Pertanyaan temannya buat bapak. Pertanyaan konyol kupikir. Bagaimana tidak coba
, kalau aku boleh bertanya padanya kenapa pula dia tak pernah capek bolak-balik
dari rumahnya ke sekolah? Ya… kan?
“Kata
siapa saya tidak capek!” Bapak menanggapinya singkat.
“Hmm…
tidak, maksud saya apakah kamu tidak bosan?” pertanyaan lanjutan buat bapak.

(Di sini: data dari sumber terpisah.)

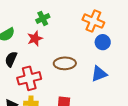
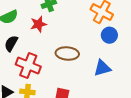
red cross: (29, 78) -> (28, 65), turned 30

Gila, sepertinya ini orang sedang didera kebosanan nich dengan kerjanya. Ah,
tapi apa mungkin. Kalau tidak kenapa dia bertanya dengan pertanyan konyol
seperti itu? Hatiku berdialog sendiri.
Suasana
ruangan membisu. Kulirik bapak angkatku. Bapak diam. Bukan diam biasa. Ada
kebijaksanaan dan wibawa tercipta diwajahnya dan aku baru tahu itu. Perkenalanku
dengan bapak angkatku belumlah lama, baru sepekan lebih dua hari. Sejauh ini
aku lihat bapak orangnya humoris, kocak, suka bercanda dan jarang serius. Tapi
pagi ini beda sekali.
Bapak
menghela napas, mengisi ruang kosong didadanya. Perlahan mengalir nasihatnya
lewat lisannya. Diwejangkan jawaban buat pertanyaan temannya.
“Kamu
tahu matahari bukan?” Retoris bapak bertanya. Temannya mengangguk. Begitu juga
aku.
“Matahari
bersinar disiang hari. Muncul ditimur dan tenggelam dibarat. Dia bertugas
menerangi bumi, memberi kehidupan untuk makhluk yang ada di seantero persada.”
Kembali
bapak diam. Kulihat teman bapak diam menyimak sabda bapak. Aku ikut menunggu
apa yang akan disampaikan bapak selanjutnya.
“Kalau
matahari berhenti sejenak saja dari tugasnya, apa yang bakalan terjadi?”
“Kacau…”
Jawab teman bapak. aku mengiyakan. Bapak, aku dan temannya tertawa. Suasana
kembali tak tegang.
“Bagaimana jadinya jika matahripun ikut bosan dan meninggalkan
tugasnya?”
Pertanyaan retoris bapak muncul lagi.
Pertanyaan retoris bapak muncul lagi.
“Begitulah,
bagaimana pula saya akan bosan bolak-balik ke pasar. Jika saya bosan dan
berhenti bekerja, tentunya anak istri saya tak akan makan. Bukankah begitu
Jang?”
Temannya
tersenyum di balik anggukannya. Tampak semangat baru terpancar di air mukanya,
seolah wajah itu berkata “Ayo… semangat bekerja Jang, mendidik dan mengajar
siswa-siswamu”
Aku
terharu mendengar untaian petuah bapak barusan. Aku tidak menyangka sedikitpun
kalau dari lisan lelaki yang tidak sempat menyelesaikan sekolah dasar ini mampu
memberikan motivasi dan pencerahan pada temannya, meskipun profesinya hanyalah
sebagai seorang pedagang. Salut dech… dua jempol untuk bapak angkatku… Hidup
pak Rohim, Bapak yang ikhlas penuh cinta menerimaku selama melaksanakan Kuliah
Kerja Nyata (KKN) di pinggiran Kota Banten ini.